> [Your goal] Rewrite the text of the entries below, changing "LAMINATE" to "FLOORING" and leaving everything else as it is. Omit the pictures from your answer.

START Source records

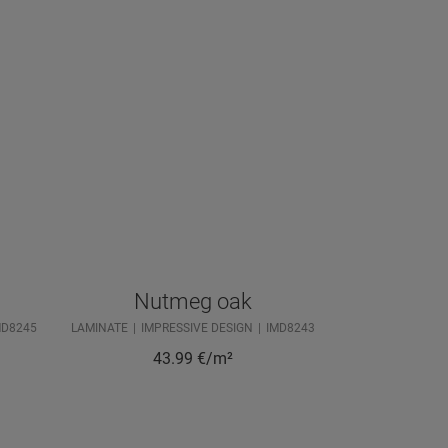
Nutmeg oak
MD8245
LAMINATE
IMPRESSIVE DESIGN
IMD8243
43.99
€/m²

END Source records

> [Output for this exercise]
Nutmeg oak
MD8245
FLOORING
IMPRESSIVE DESIGN
IMD8243
43.99
€/m²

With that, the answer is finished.